Sportsbetting is limited in the US to four primary markets, with Nevada sportsbooks by far the most popular destination to bet on professional matches. In Canada, players can bet on three sports events at a time but are legally prohibited from betting on single game matches under current sportsbetting laws.
But gamblers and gambling organizations, including the Canadian Gaming Association, continue calling for reform to outdated sportsbetting laws. In Canada, Bill C-290 is sitting in the Senate, but would allow Canadians to bet on single sports events at a time if passed into law.

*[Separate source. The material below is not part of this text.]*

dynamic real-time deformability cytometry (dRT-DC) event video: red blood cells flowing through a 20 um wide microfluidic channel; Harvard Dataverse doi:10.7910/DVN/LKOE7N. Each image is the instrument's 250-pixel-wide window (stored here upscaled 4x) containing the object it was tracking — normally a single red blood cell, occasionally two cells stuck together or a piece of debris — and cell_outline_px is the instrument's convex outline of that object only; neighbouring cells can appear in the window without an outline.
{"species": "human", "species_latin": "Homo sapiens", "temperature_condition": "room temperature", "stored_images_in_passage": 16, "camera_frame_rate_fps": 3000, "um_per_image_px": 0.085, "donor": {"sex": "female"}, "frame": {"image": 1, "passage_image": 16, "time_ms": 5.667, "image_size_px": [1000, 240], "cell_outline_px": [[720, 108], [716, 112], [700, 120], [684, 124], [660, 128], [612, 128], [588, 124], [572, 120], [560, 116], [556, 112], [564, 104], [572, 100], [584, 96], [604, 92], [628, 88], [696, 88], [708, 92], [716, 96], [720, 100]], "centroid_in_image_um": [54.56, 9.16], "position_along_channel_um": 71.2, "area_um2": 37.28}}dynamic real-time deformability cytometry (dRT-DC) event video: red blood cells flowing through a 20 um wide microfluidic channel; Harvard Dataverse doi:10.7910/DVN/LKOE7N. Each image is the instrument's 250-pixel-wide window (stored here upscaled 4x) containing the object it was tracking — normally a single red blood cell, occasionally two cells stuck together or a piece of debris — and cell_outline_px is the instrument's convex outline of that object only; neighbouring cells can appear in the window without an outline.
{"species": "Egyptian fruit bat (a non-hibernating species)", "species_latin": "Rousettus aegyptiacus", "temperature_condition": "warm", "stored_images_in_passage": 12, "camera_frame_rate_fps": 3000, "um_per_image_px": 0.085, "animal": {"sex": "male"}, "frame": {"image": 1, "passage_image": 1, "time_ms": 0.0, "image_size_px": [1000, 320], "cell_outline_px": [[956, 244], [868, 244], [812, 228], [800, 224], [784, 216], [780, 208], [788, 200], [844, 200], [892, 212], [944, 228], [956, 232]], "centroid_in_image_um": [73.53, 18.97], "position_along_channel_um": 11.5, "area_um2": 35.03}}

Senators continue to block the legislation, arguing that reforming the laws is not in the best interests of Canadians – despite monetary and economic proof otherwise. The state of New Jersey is also engaged in a court battle to legalize sportsbetting at Atlantic City casinos and has taken the case to the US Supreme Court.
One thing that might help both cases is the media. Sportscasters routinely discuss player statistics, team odds, and playoff standings as if they are laying out odds on each match, similarly to bookies at sportsbooks in Canadian or Las Vegas casinos.
The media can carry a message across the cultural divide to make an argument, as well as rally people behind that argument. If sports panels already discuss games as if they are matches to bet on, injecting support for legalized or reformed sportsbetting may help bring the masses around to accepting the pastime for what it is – and put pressure on lawmakers to finally act.
Do you think sportsbetting will be reformed in the near future? More importantly, do you think it should be?